Ob die Mietkaution jemals zurückfließt - wovon das SG ausgeht - kann nicht mit Sicherheit gesagt werden; denn es ist nicht ungewöhnlich, dass Vermieter eine Mietkaution ganz oder teilweise, z.B. wegen erforderlicher Schönheitsreparaturen, ganz oder zum Teil einbehalten.
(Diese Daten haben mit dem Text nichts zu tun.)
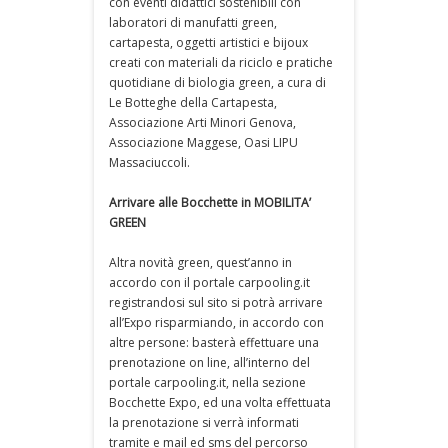
con eventi didattici sostenibili con
laboratori di manufatti green,
cartapesta, oggetti artistici e bijoux
creati con materiali da riciclo e pratiche
quotidiane di biologia green, a cura di
Le Botteghe della Cartapesta,
Associazione Arti Minori Genova,
Associazione Maggese, Oasi LIPU
Massaciuccoli.
Arrivare alle Bocchette in MOBILITA’
GREEN
Altra novità green, quest’anno in
accordo con il portale carpooling.it
registrandosi sul sito si potrà arrivare
all’Expo risparmiando, in accordo con
altre persone: basterà effettuare una
prenotazione on line, all’interno del
portale carpooling.it, nella sezione
Bocchette Expo, ed una volta effettuata
la prenotazione si verrà informati
tramite e mail ed sms del percorso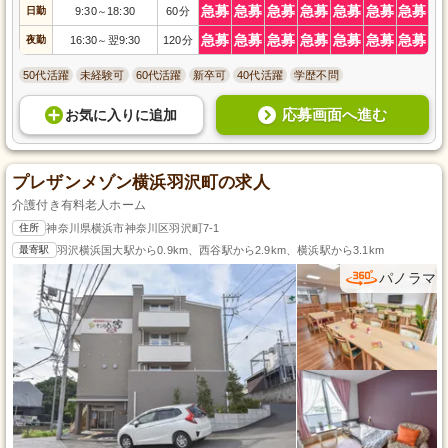
急募
急募
急募
急募
急募
急募
急募
日勤
9:30
18:30
60分
～
急募
急募
急募
急募
急募
急募
急募
夜勤
16:30
翌9:30
120分
～
50代活躍
未経験可
60代活躍
新卒可
40代活躍
学歴不問
応募画面へ進む
お気に入り
に
追加
プレザンメゾン横浜羽沢町の求人
介護付き有料老人ホーム
住所
神奈川県横浜市神奈川区羽沢町7-1
最寄駅
羽沢横浜国大駅から0.9km、西谷駅から2.9km、横浜駅から3.1km
パノラマ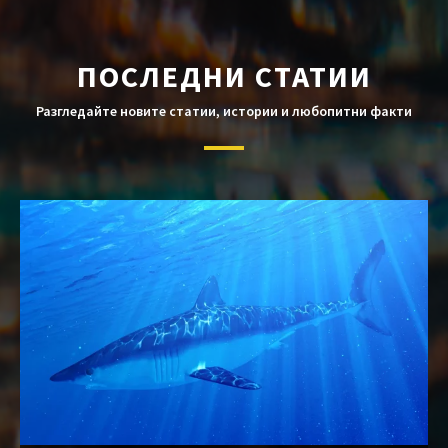
ПОСЛЕДНИ СТАТИИ
Разгледайте новите статии, истории и любопитни факти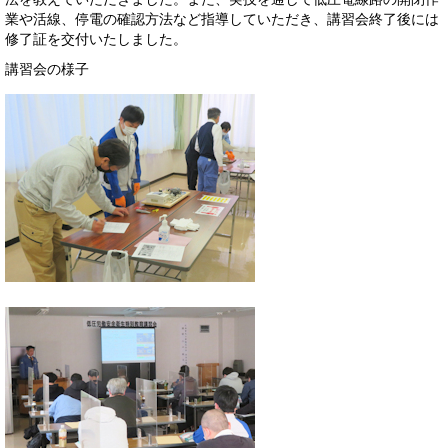
業や活線、停電の確認方法など指導していただき、講習会終了後には
修了証を交付いたしました。
講習会の様子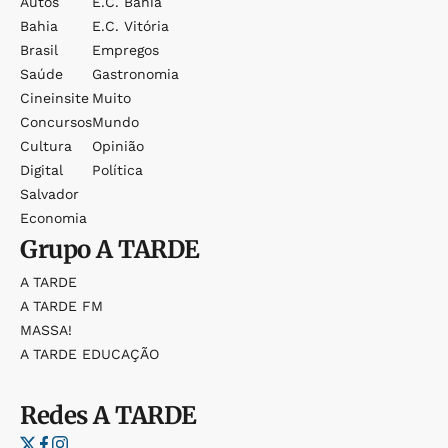
Autos
E.c. Bahia
Bahia
E.c. Vitória
Brasil
Empregos
Saúde
Gastronomia
Cineinsite
Muito
Concursos
Mundo
Cultura
Opinião
Digital
Política
Salvador
Economia
Grupo
A TARDE
A TARDE
A TARDE FM
MASSA!
A TARDE EDUCAÇÃO
Redes
A TARDE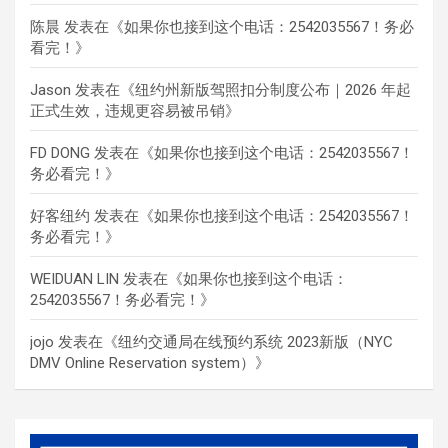
陈晨
发表在《
如果你也接到这个电话：2542035567！务必
看完！
》
Jason
发表在《
纽约州新版驾照扣分制度公布｜2026 年起
正式生效，违规更容易被吊销
》
FD DONG
发表在《
如果你也接到这个电话：2542035567！
务必看完！
》
好客纽约
发表在《
如果你也接到这个电话：2542035567！
务必看完！
》
WEIDUAN LIN
发表在《
如果你也接到这个电话：
2542035567！务必看完！
》
jojo
发表在《
纽约交通局在线预约系统 2023新版（NYC
DMV Online Reservation system）
》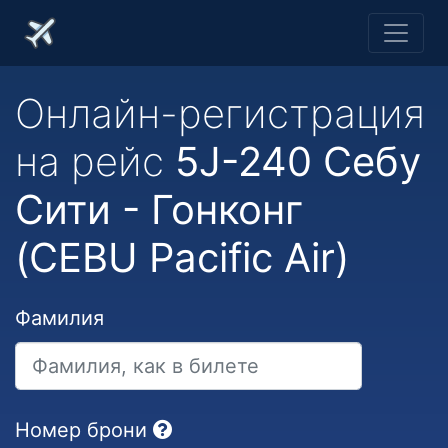
Онлайн-регистрация
на рейс
5J-240 Себу
Сити - Гонконг
(CEBU Pacific Air)
Фамилия
Номер брони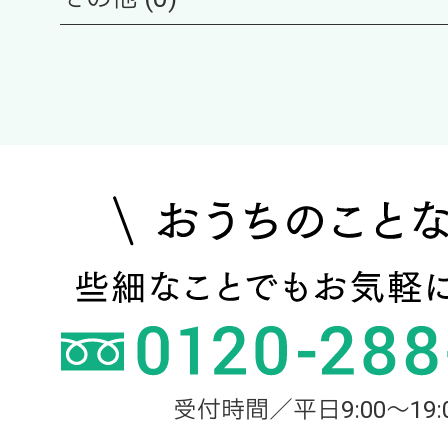
受付時間／平日9:00～19: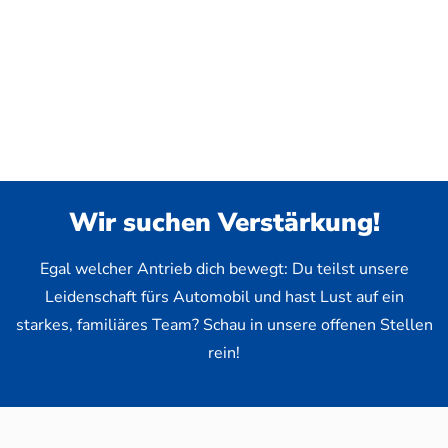
Wir suchen Verstärkung!
Egal welcher Antrieb dich bewegt: Du teilst unsere
Leidenschaft fürs Automobil und hast Lust auf ein
starkes, familiäres Team? Schau in unsere offenen Stellen
rein!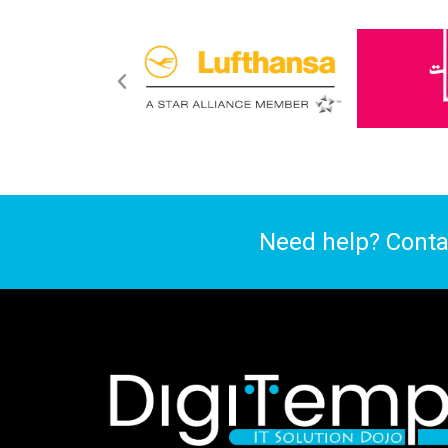
Need help? Conta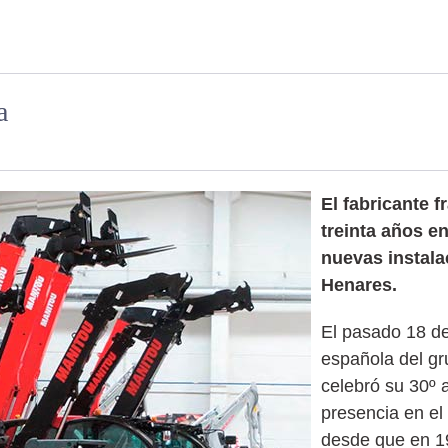
a
El fabricante 
treinta años e
nuevas instala
Henares.
El pasado 18 de j
española del gr
celebró su 30º 
presencia en el
desde que en 19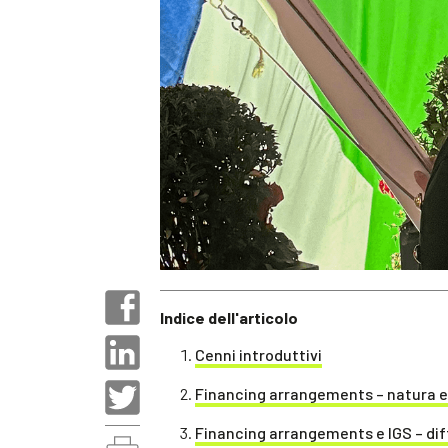
Indice dell'articolo
Cenni introduttivi
Financing arrangements – natura e 
Financing arrangements e IGS – dif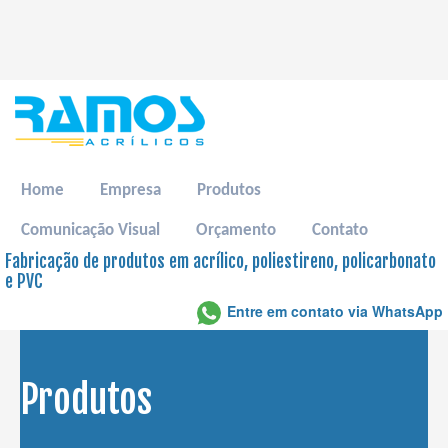
Home
Empresa
Produtos
Comunicação Visual
Orçamento
Contato
Fabricação de produtos em acrílico, poliestireno, policarbonato
e PVC
Entre em contato via WhatsApp
Produtos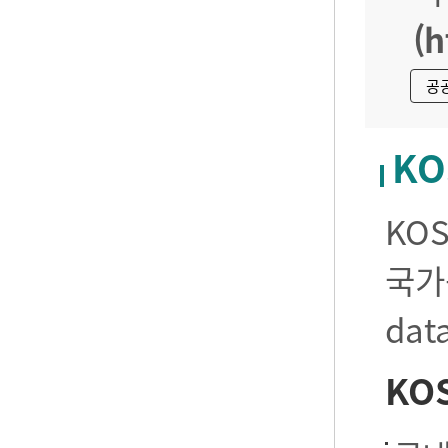
(h
공
KO
KO
국가
da
KO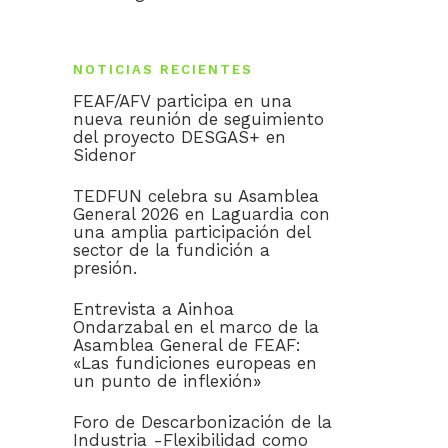
NOTICIAS RECIENTES
FEAF/AFV participa en una
nueva reunión de seguimiento
del proyecto DESGAS+ en
Sidenor
TEDFUN celebra su Asamblea
General 2026 en Laguardia con
una amplia participación del
sector de la fundición a
presión.
Entrevista a Ainhoa
Ondarzabal en el marco de la
Asamblea General de FEAF:
«Las fundiciones europeas en
un punto de inflexión»
Foro de Descarbonización de la
Industria -Flexibilidad como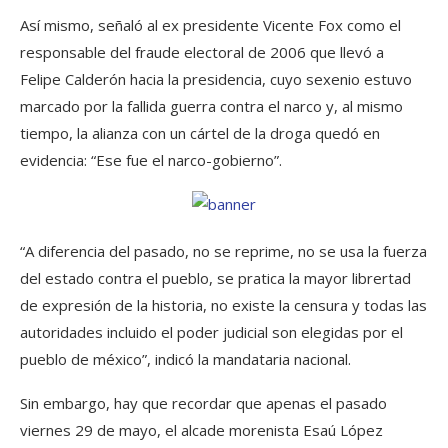
Así mismo, señaló al ex presidente Vicente Fox como el
responsable del fraude electoral de 2006 que llevó a
Felipe Calderón hacia la presidencia, cuyo sexenio estuvo
marcado por la fallida guerra contra el narco y, al mismo
tiempo, la alianza con un cártel de la droga quedó en
evidencia: “Ese fue el narco-gobierno”.
“A diferencia del pasado, no se reprime, no se usa la fuerza
del estado contra el pueblo, se pratica la mayor librertad
de expresión de la historia, no existe la censura y todas las
autoridades incluido el poder judicial son elegidas por el
pueblo de méxico”, indicó la mandataria nacional.
Sin embargo, hay que recordar que apenas el pasado
viernes 29 de mayo, el alcade morenista Esaú López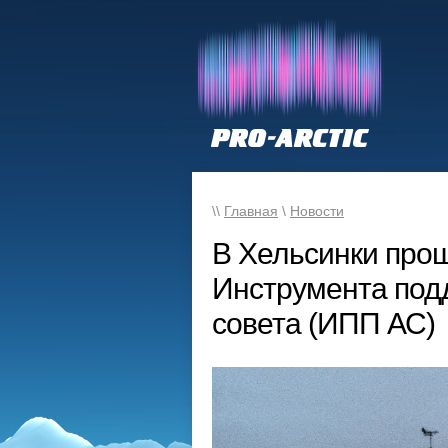
\\
Главная
\
Новости
В Хельсинки про
Инструмента подд
совета (ИПП АС)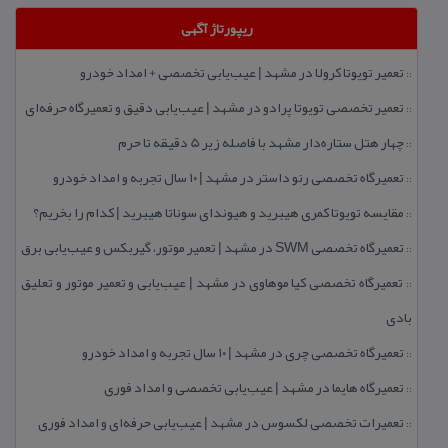
ریپورتاژ آگهی
تعمیر تویوتا كرولا در مشهد | عیب‌یابی تخصصی + امداد خودرو
::
تعمیر تخصصی تویوتا پرادو در مشهد | عیب‌یابی دقیق و تعمیرگاه حرفه‌ای
::
چهار هتل‌ ستاره‌دار مشهد با فاصله زیر 5 دقیقه تا حرم
::
تعمیرگاه تخصصی رنو داستر در مشهد | ۱۰ سال تجربه و امداد خودرو
::
مقایسه تویوتا كمری هیبرید و هیوندای سوناتا هیبرید | كدام را بخریم؟
::
تعمیرگاه تخصصی SWM در مشهد | تعمیر موتور، گیربكس و عیب‌یابی برق
::
تعمیرگاه تخصصی كیا موهاوی در مشهد | عیب‌یابی و تعمیر موتور و تعلیق
::
بادی
تعمیرگاه تخصصی چری در مشهد | ۱۰ سال تجربه و امداد خودرو
::
تعمیرگاه هایما در مشهد | عیب‌یابی تخصصی و امداد فوری
::
تعمیرات تخصصی لكسوس در مشهد | عیب‌یابی حرفه‌ای و امداد فوری
::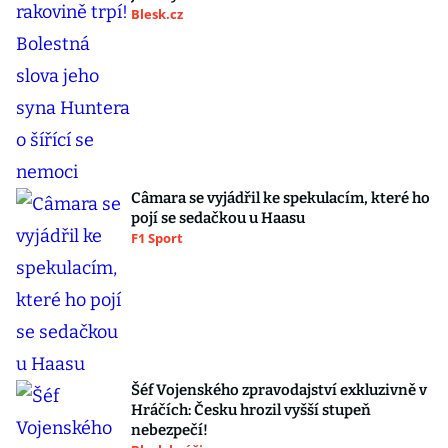
Blesk.cz
Câmara se vyjádřil ke spekulacím, které ho
pojí se sedačkou u Haasu
F1 Sport
Šéf Vojenského zpravodajství exkluzivně v
Hráčích: Česku hrozil vyšší stupeň
nebezpečí!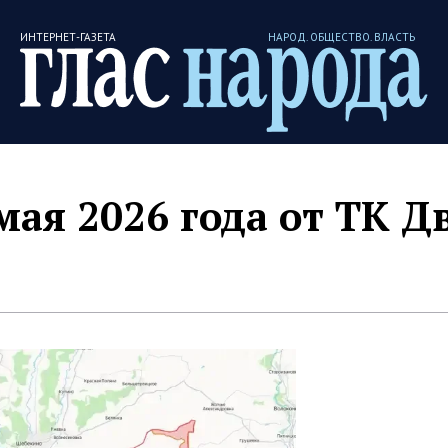
ИНТЕРНЕТ-ГАЗЕТА
НАРОД. ОБЩЕСТВО. ВЛАСТЬ
мая 2026 года от ТК Д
Selbst wenn man davon ausgeht, dass die Zusicherung für die angemietete Wohnung auch nachträglich hätte erteilt werden können (so Lang in: Eicher/Spellbrink, Komm. zum SGB II, § 22 RdNr 66), steht der Verpflichtung der Bf zur Übernahme der Mietkaution entgegen, dass die Erteilung der Zusicherung jedenfalls dann im Ermessen des Leistungsträgers steht, wenn die Gründe für den Umzug nicht so erheblich sind, dass von der Erforderlichkeit ausgegangen werden kann (Schmidt in: Oestreicher, SGB XII/II, § 22 RdNr 69a). Das SG hätte die Bf daher nur dazu verpflichten können, über den Antrag des Bg unter Beachtung seiner Auffassung erneut zu entscheiden. Ob die Bf ermessensfehlerhaft gehandelt hat, kann im Rahmen eines Eilverfahrens bei einer summarischen Überprüfung nicht gesagt werden.

Die Kostenentscheidung beruht auf entsprechender Anwendung des § 193 SGG.

Dieser Beschluss ist gemäß § 177 SGG nicht mit einem weiteren Rechtsmittel anfechtbar.